We next see the shipload of bishops and virgins arriving at Cologne. There are fewer Carpaccio touches here, but he has characteristically put a mischievous youth at the end of a boom. There is also a dog on the landing-stage and a bird in the tree. A comely tower is behind with flags bearing three crowns. The next picture shows us, on the left, the horrid massacre of all these nice young women by a brutal German soldiery. Ursula herself is being shot by Julian, who is not more than six feet distant; but she meets her fate with a composure as perfect as if instead of the impending arrow it was a benediction. On the right is her bier, under a very pretty canopy. Wild flowers spring from the earth.
Now should come the apotheosis.
Carpaccio was not exactly a great painter, but he was human and ingratiating beyond any other that Venice can show, and his pictures here and at S. Giorgio degli Schiavoni make the city a sweeter and more lovable place, Vasari is very brief with Vittore Scarpaccia, as he calls him, and there are few known facts.

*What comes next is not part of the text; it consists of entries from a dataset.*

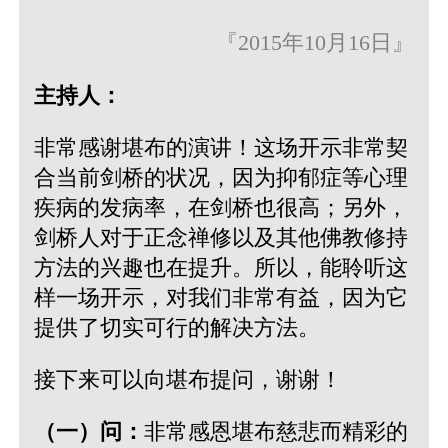
『2015年10月16日』
主持人：
非常感谢堪布的演讲！这场开示非常契
合当前剑桥的状况，因为抑郁症等心理
疾病的发病率，在剑桥也很高；另外，
剑桥人对于正念禅修以及其他佛教修持
方法的兴趣也在提升。所以，能聆听这
样一场开示，对我们非常有益，因为它
提供了切实可行的解决方法。
接下来可以向堪布提问，谢谢！
（一）问：
非常感恩堪布慈悲而精彩的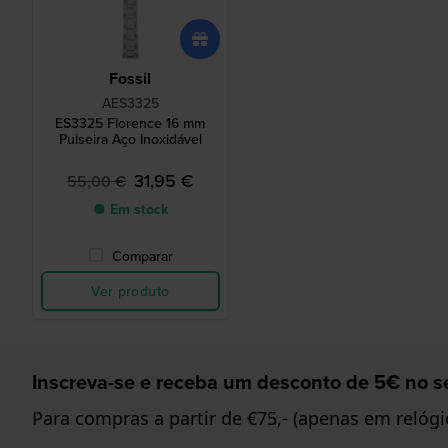
Fossil
AES3325
ES3325 Florence 16 mm
Pulseira Aço Inoxidável
31,95 €
55,00 €
● Em stock
Comparar
Ver produto
Inscreva-se e receba um desconto de 5€ no se
Para compras a partir de €75,- (apenas em relógi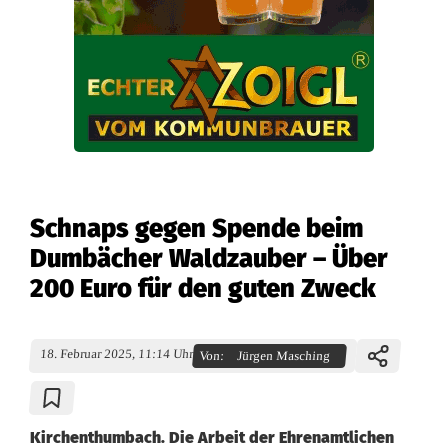
Schnaps gegen Spende beim
Dumbächer Waldzauber – Über
200 Euro für den guten Zweck
18. Februar 2025, 11:14 Uhr
Von:
Jürgen Masching
Kirchenthumbach. Die Arbeit der Ehrenamtlichen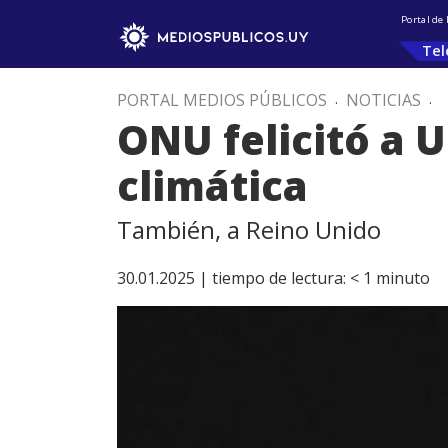
Portal de
Tel
PORTAL MEDIOS PÚBLICOS
.
NOTICIAS
.
ONU felicitó a 
climática
También, a Reino Unido
30.01.2025 |
tiempo de lectura:
< 1
minuto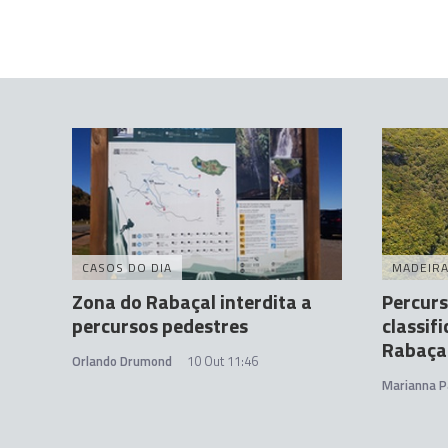
CASOS DO DIA
MADEIR
Zona do Rabaçal interdita a
Percurs
percursos pedestres
classif
Rabaça
Orlando Drumond
10 Out 11:46
Marianna P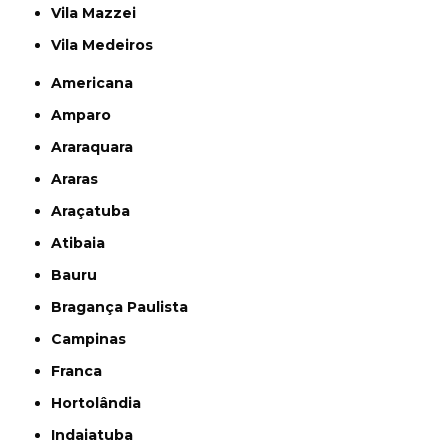
Vila Mazzei
Vila Medeiros
Americana
Amparo
Araraquara
Araras
Araçatuba
Atibaia
Bauru
Bragança Paulista
Campinas
Franca
Hortolândia
Indaiatuba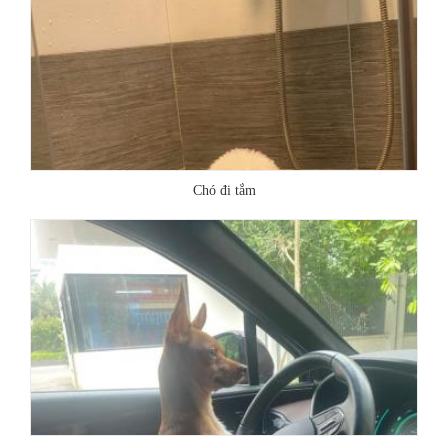
Chó đi tắm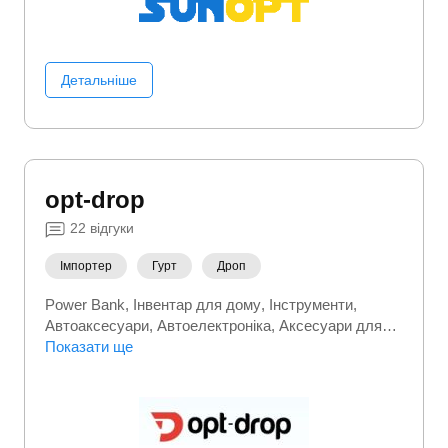
Детальніше
opt-drop
22
відгуки
Імпортер
Гурт
Дроп
Power Bank
Інвентар для дому
Інструменти
Автоаксесуари
Автоелектроніка
Аксесуари для
електроніки
Показати ще
Аксесуари до одягу
Аксесуари до
телефонів
Бензоінструмент
Будівельний
інструмент
Генератори
Дім сад город
Дитячі
іграшки
Дитячі меблі
Дитячі товари
Дитячий
транспорт
Для геймерів
Догляд за волоссям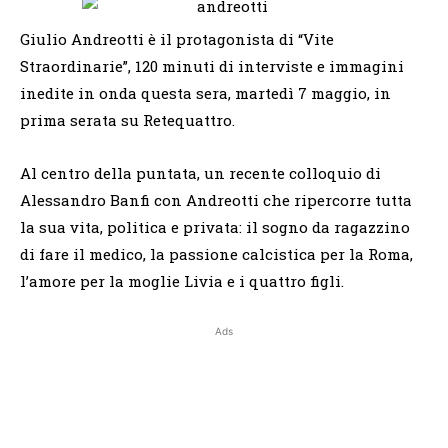
Giulio Andreotti è il protagonista di “Vite
Straordinarie”, 120 minuti di interviste e immagini
inedite in onda questa sera, martedì 7 maggio, in
prima serata su Retequattro.
Al centro della puntata, un recente colloquio di
Alessandro Banfi con Andreotti che ripercorre tutta
la sua vita, politica e privata: il sogno da ragazzino
di fare il medico, la passione calcistica per la Roma,
l’amore per la moglie Livia e i quattro figli.
Ads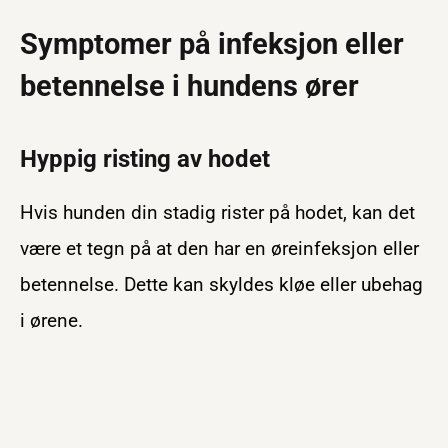
Symptomer på infeksjon eller
betennelse i hundens ører
Hyppig risting av hodet
Hvis hunden din stadig rister på hodet, kan det
være et tegn på at den har en øreinfeksjon eller
betennelse. Dette kan skyldes kløe eller ubehag
i ørene.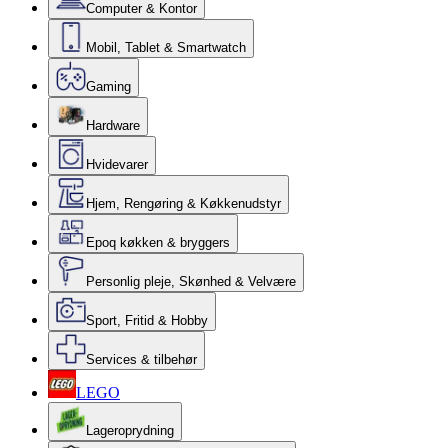
Computer & Kontor
Mobil, Tablet & Smartwatch
Gaming
Hardware
Hvidevarer
Hjem, Rengøring & Køkkenudstyr
Epoq køkken & bryggers
Personlig pleje, Skønhed & Velvære
Sport, Fritid & Hobby
Services & tilbehør
LEGO
Lageroprydning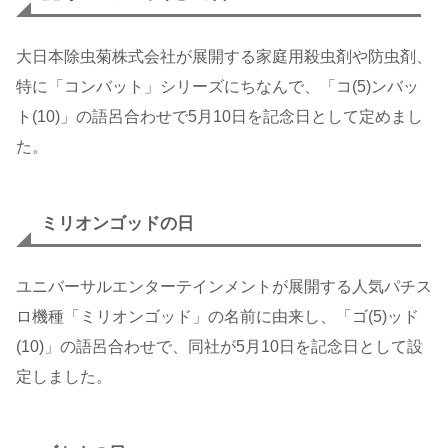
大日本除虫菊株式会社が展開する家庭用殺虫剤や防虫剤、
特に「コンバット」シリーズにちなんで、「コ(5)ンバッ
ト(10)」の語呂合わせで5月10日を記念日として定めまし
た。
ミリオンゴッドの日
ユニバーサルエンターテインメントが展開する人気パチス
ロ機種「ミリオンゴッド」の名前に由来し、「ゴ(5)ッド
(10)」の語呂合わせで、同社が5月10日を記念日として設
定しました。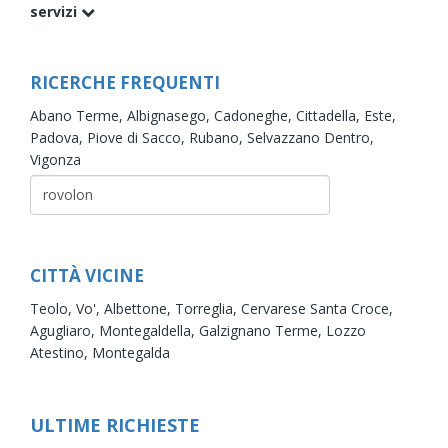
servizi
RICERCHE FREQUENTI
Abano Terme,
Albignasego,
Cadoneghe,
Cittadella,
Este,
Padova,
Piove di Sacco,
Rubano,
Selvazzano Dentro,
Vigonza
CITTÀ VICINE
Teolo,
Vo',
Albettone,
Torreglia,
Cervarese Santa Croce,
Agugliaro,
Montegaldella,
Galzignano Terme,
Lozzo
Atestino,
Montegalda
ULTIME RICHIESTE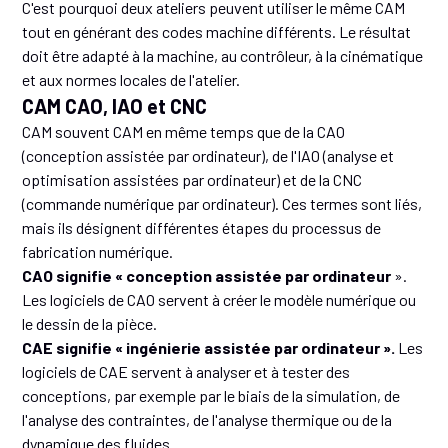
C'est pourquoi deux ateliers peuvent utiliser le même CAM
tout en générant des codes machine différents. Le résultat
doit être adapté à la machine, au contrôleur, à la cinématique
et aux normes locales de l'atelier.
CAM CAO, IAO et CNC
CAM souvent CAM en même temps que de la CAO
(conception assistée par ordinateur), de l'IAO (analyse et
optimisation assistées par ordinateur) et de la CNC
(commande numérique par ordinateur). Ces termes sont liés,
mais ils désignent différentes étapes du processus de
fabrication numérique.
CAO signifie « conception assistée par ordinateur
».
Les logiciels de CAO servent à créer le modèle numérique ou
le dessin de la pièce.
CAE signifie « ingénierie assistée par ordinateur ».
Les
logiciels de CAE servent à analyser et à tester des
conceptions, par exemple par le biais de la simulation, de
l'analyse des contraintes, de l'analyse thermique ou de la
dynamique des fluides.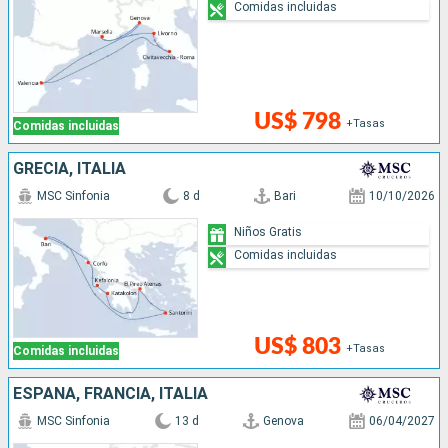
Comidas incluidas
US$ 798
+Tasas
Comidas incluidas
GRECIA, ITALIA
MSC Sinfonia
8 d
Bari
10/10/2026
Niños Gratis
Comidas incluidas
US$ 803
+Tasas
Comidas incluidas
ESPAÑA, FRANCIA, ITALIA
MSC Sinfonia
13 d
Genova
06/04/2027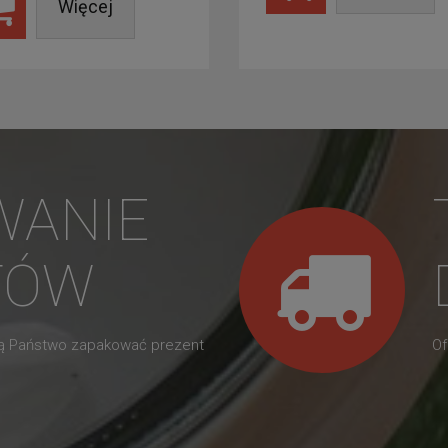
Więcej
WANIE
TÓW
gą Państwo zapakować prezent
Of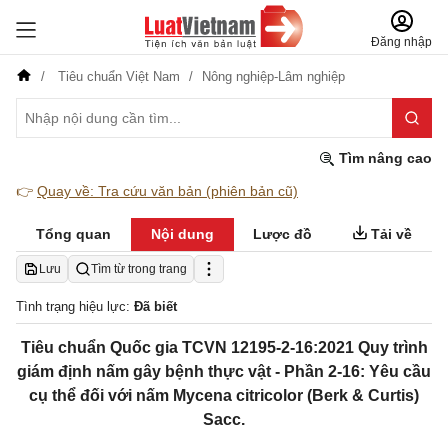
Đăng nhập
Tiêu chuẩn Việt Nam
Nông nghiệp-Lâm nghiệp
Tìm nâng cao
👉
Quay về: Tra cứu văn bản (phiên bản cũ)
Tổng quan
Nội dung
Lược đồ
Tải về
Lưu
Tìm từ trong trang
Tình trạng hiệu lực:
Đã biết
Tiêu chuẩn Quốc gia TCVN 12195-2-16:2021 Quy trình
giám định nấm gây bệnh thực vật - Phần 2-16: Yêu cầu
cụ thể đối với nấm Mycena citricolor (Berk & Curtis)
Sacc.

Research has placed his birth at Capo d’Istria about 1450. His earliest picture is dated 1490: his last 1521 or 1522. Gentile Bellini was his master.
Ruskin found Carpaccio by far the most sympathetic Venetian painter. Everything that he painted, even, as I point out later, the Museo Civico picture of the two ladies, he exults in, here, there, and everywhere. In his little guide to the Accademia, published in 1877, he roundly calls Carpaccio’s “Presentation of the Virgin” the “best picture” in the gallery. In one of the letters written from Venice in Fors Clavigera—and these were, I imagine, subjected to less critical examination by their author before they saw the light than any of his writings—is the following summary, which it may be interesting to read here. “This, then, is the truth which Carpaccio knows, and would teach: That the world is divided into two groups of men; the first, those whose God is their God, and whose glory is their glory, who mind heavenly things; and the second, men whose God is their belly, and whose glory is in their shame, who mind earthly things. That is just as demonstrable a scientific fact as the separation of land from water. There may be any quantity of intermediate mind, in various conditions of bog; some, wholesome Scotch peat,—some, Pontine marsh,—some, sulphurous slime, like what people call water in English manufacturing towns; but the elements of Croyance and Mescroyance are always chemically separable out of the putrescent mess: by the faith that is in it, what life or good it can still keep, or do, is possible; by the miscreance in it, what mischief it can do, or annihilation it can suffer, is appointed for its work and fate. All strong character curdles itself out of the scum into its own place and power, or impotence: and they that sow to the Flesh, do of the Flesh reap corruption; and they that sow to the Spirit, do of the Spirit reap Life.